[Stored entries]
## START
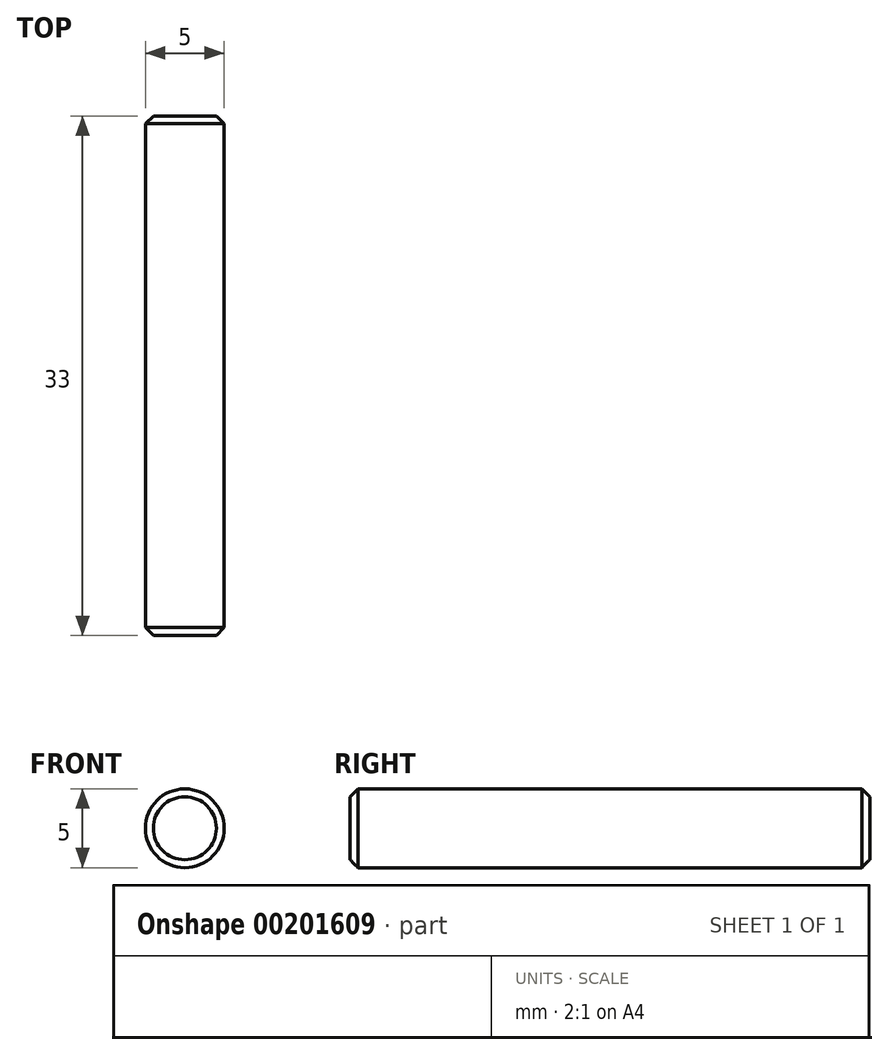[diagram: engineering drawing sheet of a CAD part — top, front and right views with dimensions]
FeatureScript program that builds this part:
annotation { "Feature Type Name" : "Feature", "Feature Type Description" : "" }
export const myFeature = defineFeature(function(context is Context, id is Id, definition is map)
    precondition{}
    {
        {
            var Q0;
            Q0=qCreatedBy(makeId("Front.planeOp"),FACE);
            var sketch = newSketch(context, id + "F0", { "sketchPlane" : qUnion([Q0])});
            skCircle(sketch, "E0", {"center": v(0, 0) * mm, "radius": 2.5 * mm});
            skSolve(sketch);
        }
        {
            var Q0;
            Q0=makeQuery(id+"F0.imprint","IMPRINT",FACE,{"disambiguationData":[TD([[makeQuery(id+"F0.imprint","IMPRINT",EDGE,{"derivedFrom":sQuery(id+"F0.wireOp",EDGE,"E0")}),1.0]])]});
            extrude(context, id + "F1", {"entities" : qUnion([Q0]), "depth" : 33 * mm});
        }
        {
            var Q0;
            Q0=makeQuery(id+"F1.opExtrude","CAP_EDGE",EDGE,{"disambiguationData":[OSD([sQuery(id+"F0.wireOp",EDGE,"E0")])],"isStart":false});
            var Q1;
            Q1=makeQuery(id+"F1.opExtrude","CAP_EDGE",EDGE,{"disambiguationData":[OSD([sQuery(id+"F0.wireOp",EDGE,"E0")])],"isStart":true});
            chamfer(context, id + "F2", {"entities" : qUnion([Q0, Q1]), "width" : .5 * mm, "tangentPropagation" : true});
        }
    });
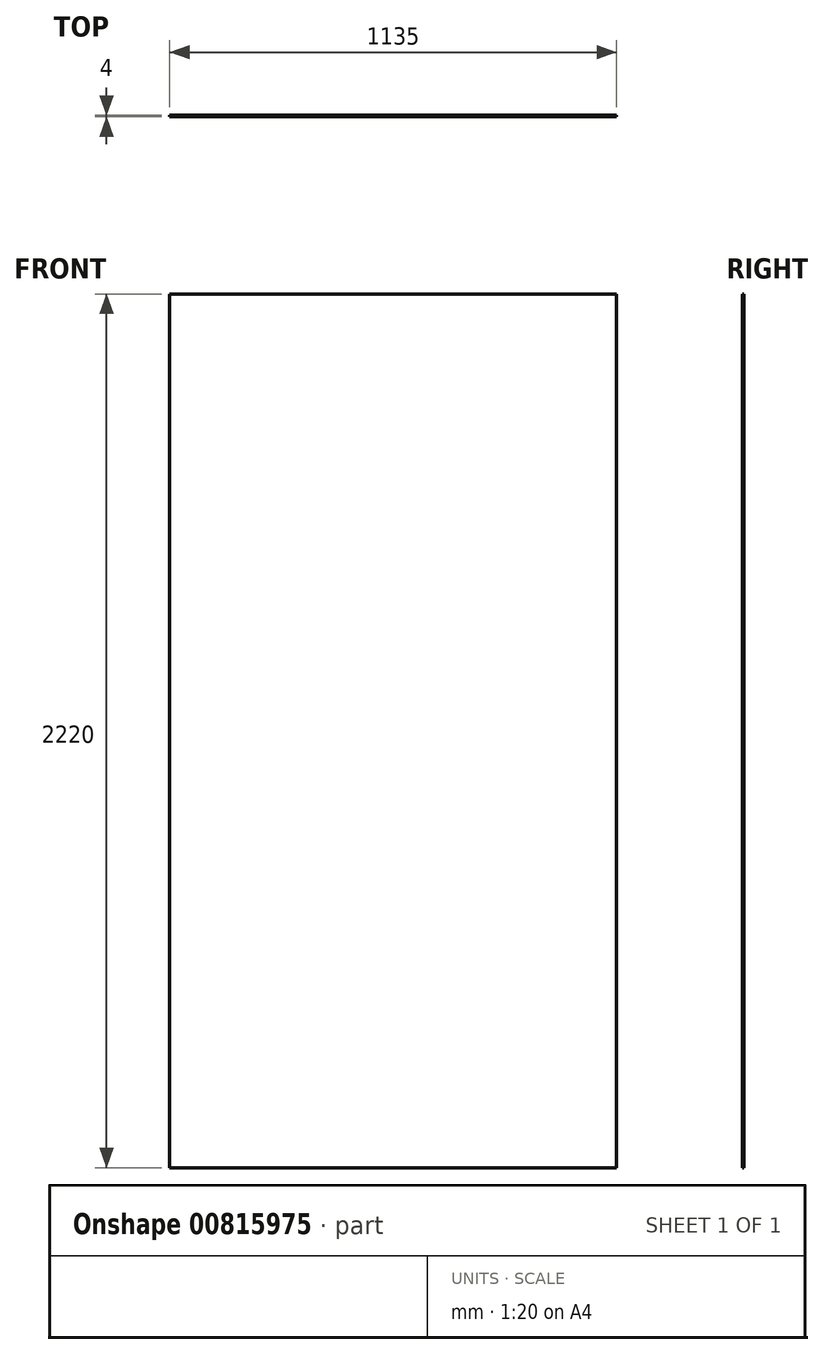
## END
▸ OBJECTIVE: Pull out each line in the items above that contains the string "opExtrude".

▸ TASK OUTPUT:
            Q0=makeQuery(id+"F1.opExtrude","CAP_EDGE",EDGE,{"disambiguationData":[OSD([sQuery(id+"F0.wireOp",EDGE,"E0")])],"isStart":false});
            Q1=makeQuery(id+"F1.opExtrude","CAP_EDGE",EDGE,{"disambiguationData":[OSD([sQuery(id+"F0.wireOp",EDGE,"E0")])],"isStart":true});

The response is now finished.